Thursday morning I woke up to the news of the new Texas abortion law, which denies abortions to the 7,000,000 women of child-bearing age in Texas. I was stunned and terrified.
As I sipped my coffee, I reflected on my own abortion in the late 1970’s. I was married with two young children and had just taken a job as Director of Counseling at a small private college in upstate New York. I got pregnant on New Year’s Eve when my husband and I neglected to use a condom. The news of my pregnancy threw me into a tailspin: How could I work with a new baby and two preschool kids? How could we manage on just one income?
The picturesque college where I was employed when I had my abortion.

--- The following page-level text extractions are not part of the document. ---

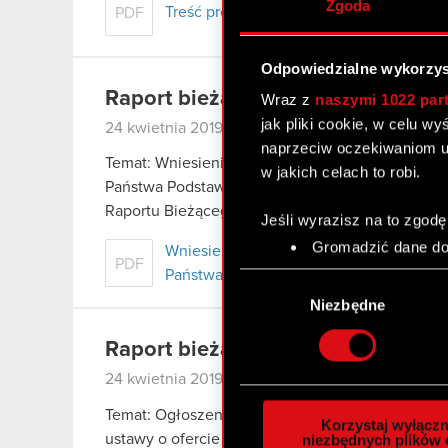
Zgoda
Treść projektów uchwał Zwyczajnego W
PDF
Odpowiedzialne wykorzys
Raport bieżący nr 7/2019
Wraz z
naszymi 1022 par
jak pliki cookie, w celu w
24 kwietnia 2019
|
kasacja
optimus
skarb pań
naprzeciw oczekiwaniom u
Temat: Wniesienie skargi kasacyjnej od wyroku
w jakich celach to robi.
Państwa Podstawa prawna: Art. 17 ust. 1 pkt 1 MA
Raportu Bieżącego nr 22/2018 z…
Czytaj dalej
Jeśli wyrazisz na to zgodę
Gromadzić dane dot
Wniesienie skargi kasacyjnej od wyrok
PDF
Identyfikować Twoje
Państwa
Wybór
czyli wirtualny odcisk 
zgody
Niezbędne
Dowiedz się więcej odnośn
szczegółów
. W Deklaracj
Raport bieżący nr 6/2019
24 kwietnia 2019
Wykorzystujemy pliki cook
analizować ruch w naszej w
Temat: Ogłoszenie o zwołaniu Zwyczajnego Walne
Korzystaj wyłączn
społecznościowym, reklam
ustawy o ofercie – informacje bieżące i okreso
niezbędnych plików 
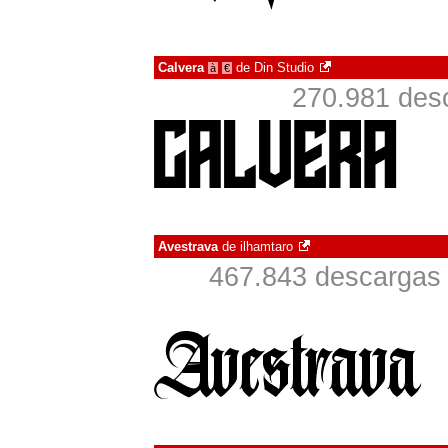
Calvera
de
Din Studio
à
€
270.981 desc
Avestrava
de
ilhamtaro
467.843 descargas 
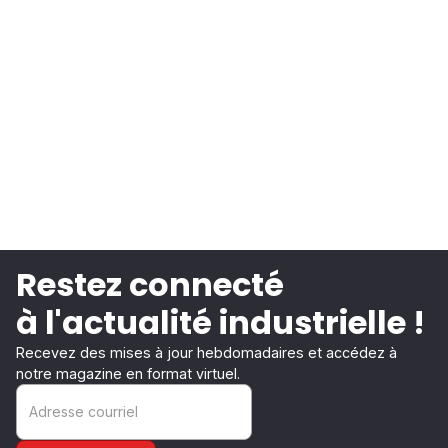
Restez connecté
à l'actualité industrielle !
Recevez des mises à jour hebdomadaires et accédez à
notre magazine en format virtuel.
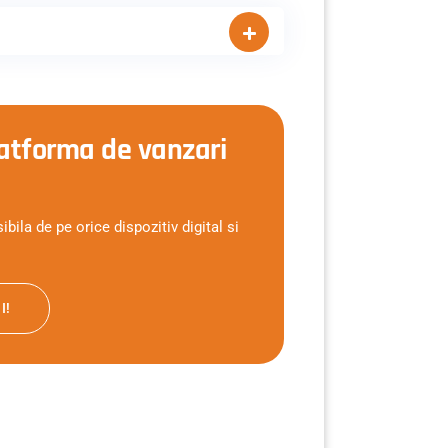
latforma de vanzari
la de pe orice dispozitiv digital si
I!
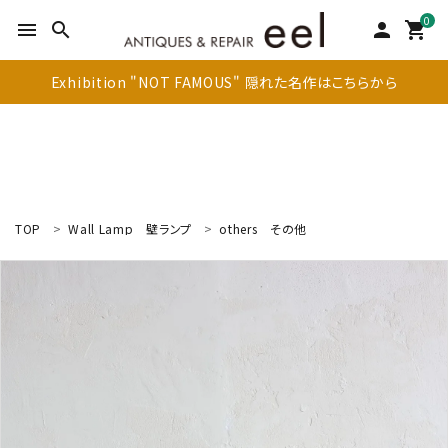
0
menu
search
person
shopping_cart
Exhibition "NOT FAMOUS" 隠れた名作はこちらから
TOP
Wall Lamp
壁ランプ
others
その他
search
新着商品
アイテムを探す
テーブル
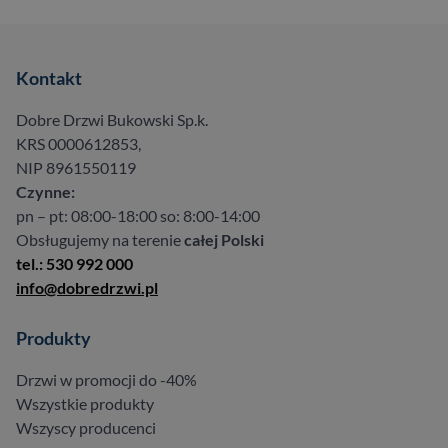
Kontakt
Dobre Drzwi Bukowski Sp.k.
KRS 0000612853,
NIP 8961550119
Czynne:
pn – pt: 08:00-18:00 so: 8:00-14:00
Obsługujemy na terenie
całej Polski
tel.: 530 992 000
info@dobredrzwi.pl
Produkty
Drzwi w promocji do -40%
Wszystkie produkty
Wszyscy producenci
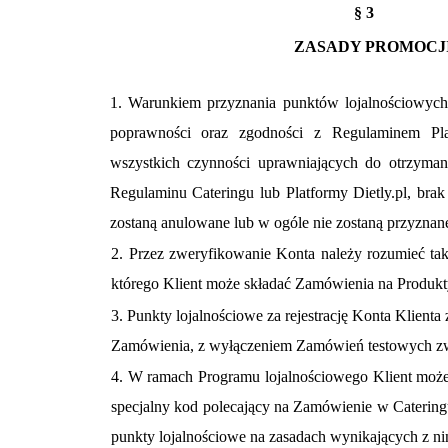
§ 3
ZASADY PROMOCJ
1. Warunkiem przyznania punktów lojalnościowych 
poprawności oraz zgodności z Regulaminem Pl
wszystkich czynności uprawniających do otrzyma
Regulaminu Cateringu lub Platformy Dietly.pl, brak
zostaną anulowane lub w ogóle nie zostaną przyznan
2. Przez zweryfikowanie Konta należy rozumieć ta
którego Klient może
składać Zamówienia na Produkt
3. Punkty lojalnościowe za rejestrację Konta Klien
Zamówienia, z wyłączeniem Zamówień testowych zw
4. W ramach Programu lojalnościowego Klient może z
specjalny kod polecający na Zamówienie w Cateringu
punkty lojalnościowe na zasadach wynikających z ni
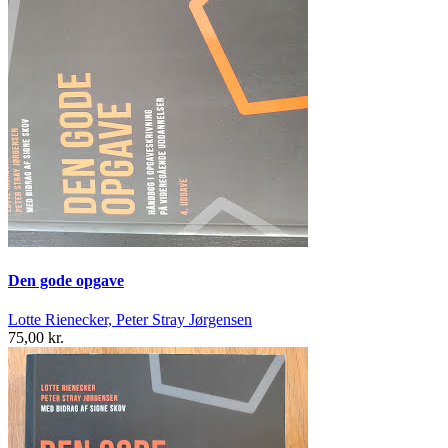
Den gode opgave
Lotte Rienecker, Peter Stray Jørgensen
75,00 kr.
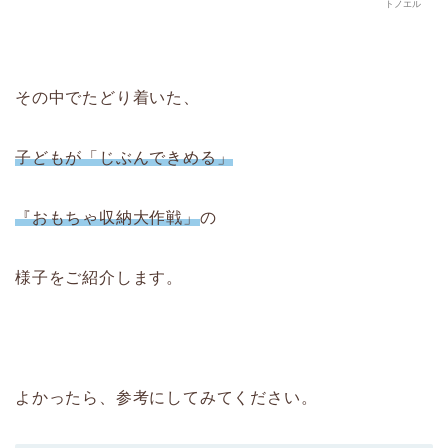
トノエル
その中でたどり着いた、
子どもが「じぶんできめる」
『おもちゃ収納大作戦」
の
様子をご紹介します。
よかったら、参考にしてみてください。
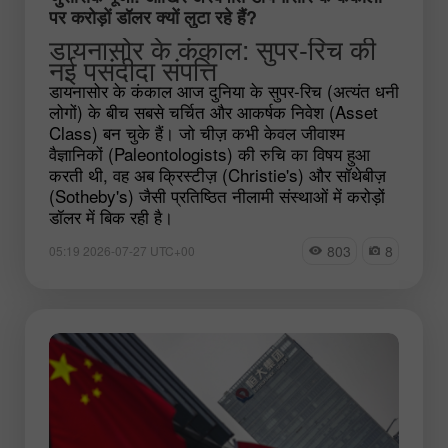
पर करोड़ों डॉलर क्यों लुटा रहे हैं?
डायनासोर के कंकाल: सुपर-रिच की
नई पसंदीदा संपत्ति
डायनासोर के कंकाल आज दुनिया के सुपर-रिच (अत्यंत धनी
लोगों) के बीच सबसे चर्चित और आकर्षक निवेश (Asset
Class) बन चुके हैं। जो चीज़ कभी केवल जीवाश्म
वैज्ञानिकों (Paleontologists) की रुचि का विषय हुआ
करती थी, वह अब क्रिस्टीज़ (Christie's) और सॉथेबीज़
(Sotheby's) जैसी प्रतिष्ठित नीलामी संस्थाओं में करोड़ों
डॉलर में बिक रही है।
803
8
05:19 2026-07-27 UTC+00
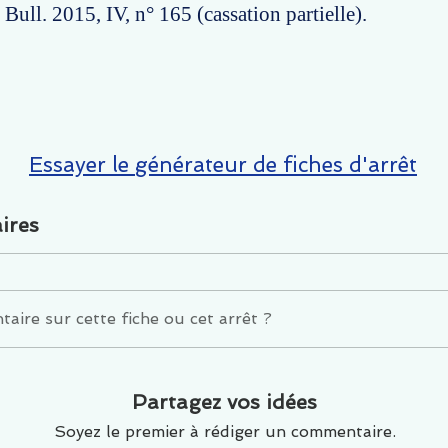
Bull. 2015, IV, n° 165 (cassation partielle).
Essayer le générateur de fiches d'arrêt
ires
ire sur cette fiche ou cet arrêt ?
Partagez vos idées
Soyez le premier à rédiger un commentaire.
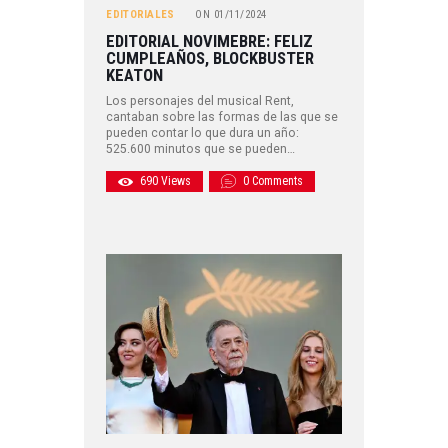
EDITORIALES
ON
01/11/2024
EDITORIAL NOVIMEBRE: FELIZ
CUMPLEAÑOS, BLOCKBUSTER
KEATON
Los personajes del musical Rent,
cantaban sobre las formas de las que se
pueden contar lo que dura un año:
525.600 minutos que se pueden…
690
Views
0
Comments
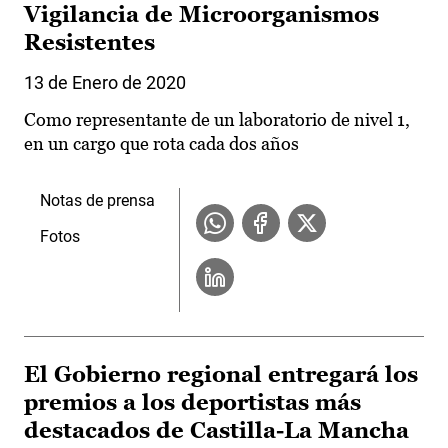
Vigilancia de Microorganismos
Resistentes
13 de Enero de 2020
Como representante de un laboratorio de nivel 1,
en un cargo que rota cada dos años
Notas de prensa
Fotos
El Gobierno regional entregará los
premios a los deportistas más
destacados de Castilla-La Mancha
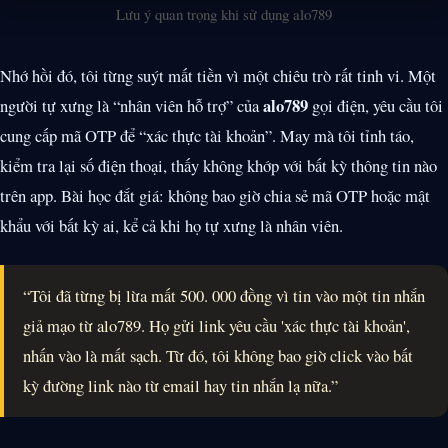
Lưu ý quan trọng khi sử dụng alo789
Nhớ hồi đó, tôi từng suýt mất tiền vì một chiêu trò rất tinh vi. Một
alo789
người tự xưng là “nhân viên hỗ trợ” của
gọi điện, yêu cầu tôi
cung cấp mã OTP để “xác thực tài khoản”. May mà tôi tỉnh táo,
kiểm tra lại số điện thoại, thấy không khớp với bất kỳ thông tin nào
trên app. Bài học đắt giá: không bao giờ chia sẻ mã OTP hoặc mật
khẩu với bất kỳ ai, kể cả khi họ tự xưng là nhân viên.
“Tôi đã từng bị lừa mất 500. 000 đồng vì tin vào một tin nhắn
giả mạo từ alo789. Họ gửi link yêu cầu 'xác thực tài khoản',
nhấn vào là mất sạch. Từ đó, tôi không bao giờ click vào bất
kỳ đường link nào từ email hay tin nhắn lạ nữa.”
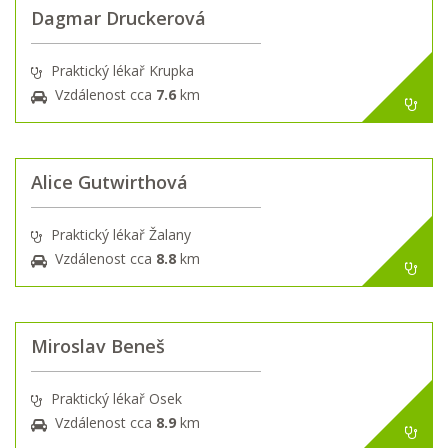
Dagmar Druckerová
Praktický lékař Krupka
Vzdálenost cca
7.6
km
Alice Gutwirthová
Praktický lékař Žalany
Vzdálenost cca
8.8
km
Miroslav Beneš
Praktický lékař Osek
Vzdálenost cca
8.9
km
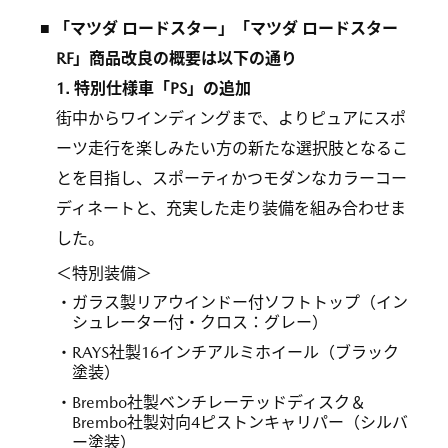
■ 「マツダ ロードスター」「マツダ ロードスター
RF」商品改良の概要は以下の通り
1. 特別仕様車「PS」の追加
街中からワインディングまで、よりピュアにスポ
ーツ走行を楽しみたい方の新たな選択肢となるこ
とを目指し、スポーティかつモダンなカラーコー
ディネートと、充実した走り装備を組み合わせま
した。
＜特別装備＞
ガラス製リアウインドー付ソフトトップ（イン
シュレーター付・クロス：グレー）
RAYS社製16インチアルミホイール（ブラック
塗装）
Brembo社製ベンチレーテッドディスク＆
Brembo社製対向4ピストンキャリパー（シルバ
ー塗装）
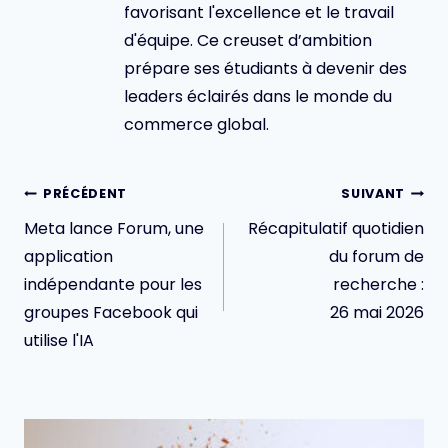
favorisant l'excellence et le travail
d'équipe. Ce creuset d’ambition
prépare ses étudiants à devenir des
leaders éclairés dans le monde du
commerce global.
Navigation
PRÉCÉDENT
SUIVANT
de
Meta lance Forum, une
Récapitulatif quotidien
l’article
application
du forum de
indépendante pour les
recherche :
groupes Facebook qui
26 mai 2026
utilise l'IA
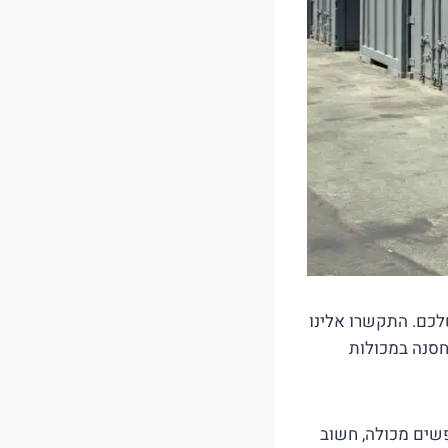
 שלכם. התקשרו אלינו
ת לאחסנה במכולות
שים מכולה, חשוב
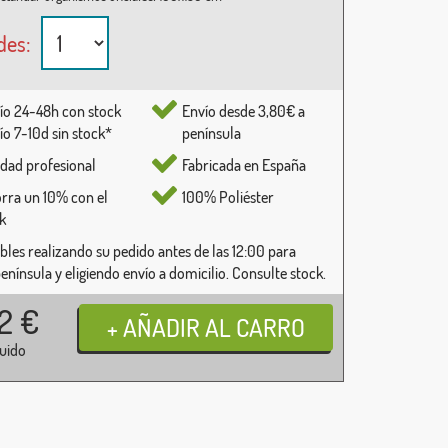
des:
ío 24-48h con stock
Envío desde 3,80€ a
ío 7-10d sin stock*
península
idad profesional
Fabricada en España
rra un 10% con el
100% Poliéster
k
bles realizando su pedido antes de las 12:00 para
península y eligiendo envío a domicilio. Consulte stock.
32
€
luido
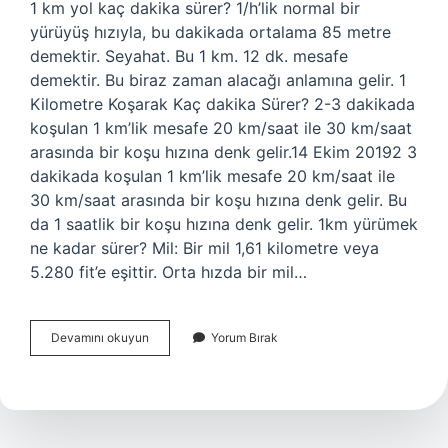
1 km yol kaç dakika sürer? 1/h’lik normal bir
yürüyüş hızıyla, bu dakikada ortalama 85 metre
demektir. Seyahat. Bu 1 km. 12 dk. mesafe
demektir. Bu biraz zaman alacağı anlamına gelir. 1
Kilometre Koşarak Kaç dakika Sürer? 2-3 dakikada
koşulan 1 km’lik mesafe 20 km/saat ile 30 km/saat
arasında bir koşu hızına denk gelir.14 Ekim 20192 3
dakikada koşulan 1 km’lik mesafe 20 km/saat ile
30 km/saat arasında bir koşu hızına denk gelir. Bu
da 1 saatlik bir koşu hızına denk gelir. 1km yürümek
ne kadar sürer? Mil: Bir mil 1,61 kilometre veya
5.280 fit’e eşittir. Orta hızda bir mil…
1
Devamını okuyun
Yorum Bırak
Km
Ne
Kadar
Sürer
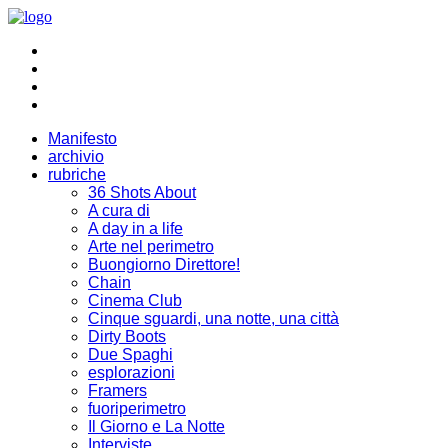
Manifesto
archivio
rubriche
36 Shots About
A cura di
A day in a life
Arte nel perimetro
Buongiorno Direttore!
Chain
Cinema Club
Cinque sguardi, una notte, una città
Dirty Boots
Due Spaghi
esplorazioni
Framers
fuoriperimetro
Il Giorno e La Notte
Interviste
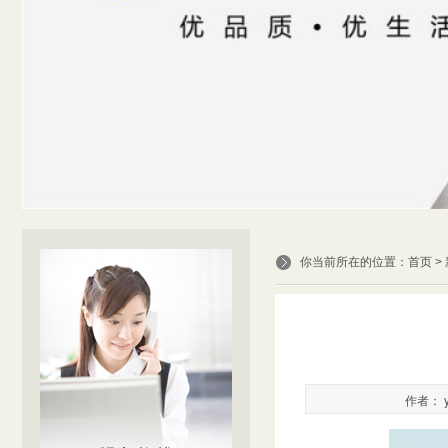
你当前所在的位置：
首页
>
作者： y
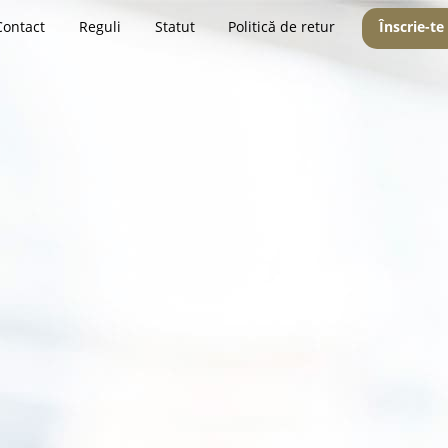
Contact
Reguli
Statut
Politică de retur
Înscrie-te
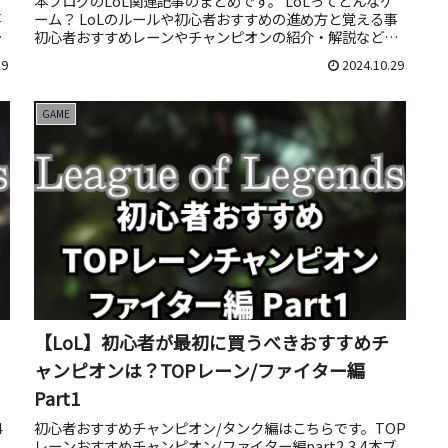
本ブログのLoL関連記事のまとめです。 LoLってどんなゲ
事
ーム？ LoLのルールや初心者おすすめの進め方と覚える事
を
初心者おすすめレーンやチャンピオンの紹介・解説などを
紹介して...
29
2024.10.29
GAME
【LoL】初心者が最初に買うべきおすすめチ
ャンピオンは？TOPレーン/ファイター編
Part1
4
初心者おすすめチャンピオン/タンク編はこちらです。TOP
レーンおすすめチャンピオン/ファイター編part2,3,4本ブ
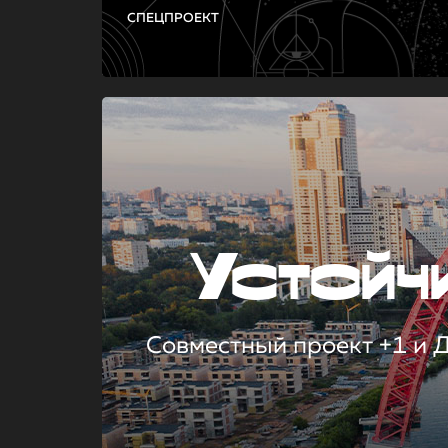
СПЕЦПРОЕКТ
Устой
Совместный проект +1 и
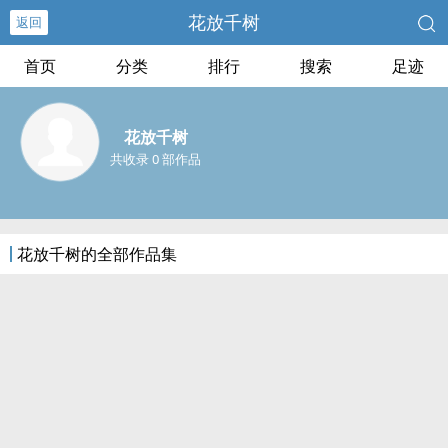
花放千树
返回
首页
分类
排行
搜索
足迹
花放千树
共收录 0 部作品
花放千树的全部作品集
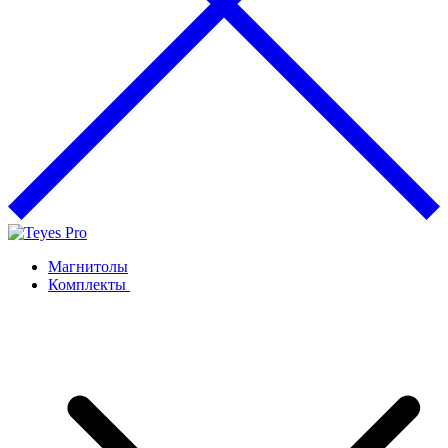
Магнитолы
Комплекты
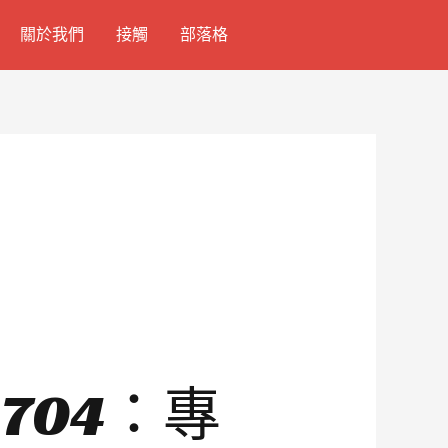
關於我們
接觸
部落格
3704：專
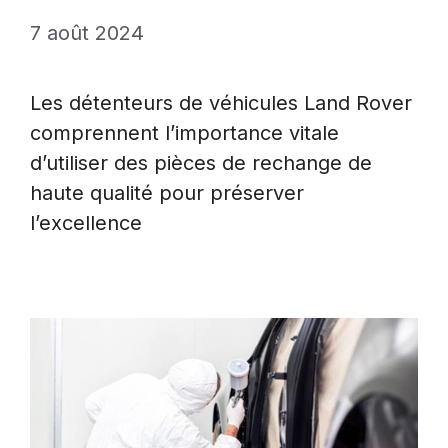
7 août 2024
Les détenteurs de véhicules Land Rover
comprennent l’importance vitale
d’utiliser des pièces de rechange de
haute qualité pour préserver
l’excellence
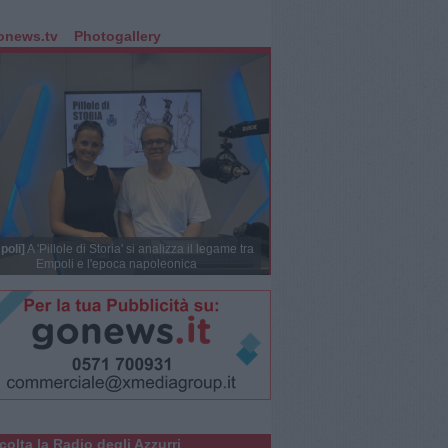
onews.tv
Photogallery
poli]
A 'Pillole di Storia' si analizza il legame tra
Empoli e l'epoca napoleonica
colta la Radio degli Azzurri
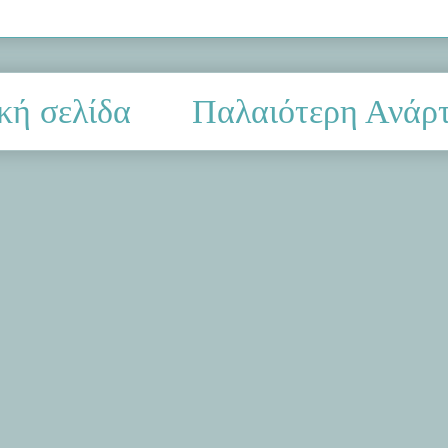
κή σελίδα
Παλαιότερη Ανάρ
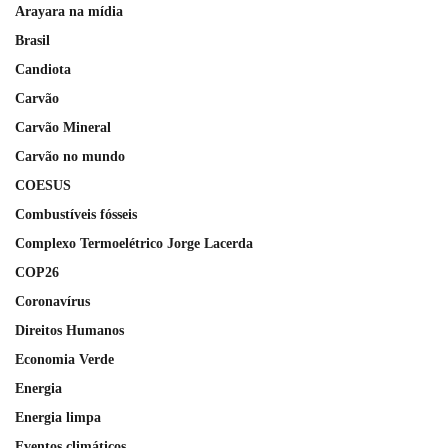
Arayara na mídia
Brasil
Candiota
Carvão
Carvão Mineral
Carvão no mundo
COESUS
Combustíveis fósseis
Complexo Termoelétrico Jorge Lacerda
COP26
Coronavírus
Direitos Humanos
Economia Verde
Energia
Energia limpa
Eventos climáticos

I paced, slept fitfully, and lost my appetite. While abortions were legal in New York State, a sense of shame was attached to them, making me hesitant to confide in close friends. A week after learning I was pregnant, and with the full support of my husband, I phoned the local hospital and made an appointment for an abortion . To this day, it remains the most wrenching decision of my life.
My abortion was scheduled for a snowy afternoon in February. I went to work that morning. At noon I feigned “feeling sick,” so I could leave in time for my abortion. I was worried that if anyone at work knew of my pending abortion, I would be looked down upon. The hospital where I had my abortion was my former place of employment. Just one year prior, I worked as a medial social worker in their OB-GYN and Dialysis departments. The nurses and doctors I worked with liked me and expressed regret when I resigned.
The hospital where my abortion was performed.
I received an entirely difference reception during my abortion. The OB-GYN nurse who ushered me into an examining room to change into a hospital gown, glared at me: “You of all people! I can’t believe it.” My cultural cloak of shame was already weighing me down. She moved it up a notch.
When “the procedure” was complete, I changed back into my street clothes, and raced for the Exit door. Another nurse, known to me, called out, “Not so fast! There’s paper work for you to complete.” She sneered at me as she thrust a paper across her desk, “You have to sign this.”
The stamped heading at the top of the pager read, Fetal Death Certificate. Stunned, I cried out, “But I’m not a murderer. Do I really have to sign this?”
Nurse Ratched gave me a sadistical smile: ”Yes, or you can’t leave here.” I signed with shaking fingers and held back my shame and anger until I was safely in the parking lot when I wailed to the universe.
Texas women protesting their state’s new anti-abortion law
As unsettling as my abortion was, it was the right decision for me. I want every woman in America to have this choice. We have to work fast because Florida, Mississippi and Alabama, empowered by Texas, are drafting their own 6-week bans on abortion. This is not the time to wallow in despair. The best remedy for despair is resistance. We feel empowered when we resist.
The silver lining in the Texas law is that it offers an opportunity to build a comprehensive women’s movement that addresses abortion rights and economic justice for all women. Women across America desperately need government- funded childcare, a living wage, free medical care and anti-discriminatory laws.
Currently the political winds point to Trump running again in 2024, or a similar Fascist candidate, with working class appeal. A women-led movement that addresses abortion and issues affecting working class women could derail a right wing Presidential candidate.
The Women’s March that created the record-setting DC Women’s March in January 2017 is planning a nation-wide abortion rights march on October 2nd. March but don’t stop there. Follow Molly Ivins’ dictum, ”Raise Hell.” Work at the state and local levels to pressure elected officials to pass pro-abortion laws.
Record numbers of women participated in January’s 2017 DC Women’s March
We have to take-away the culturally generated shame and guilt many women experience when they abort. A woman’s body is her sacred possession. Her body belongs to her and not to the state. Let’s unite to guarantee this right.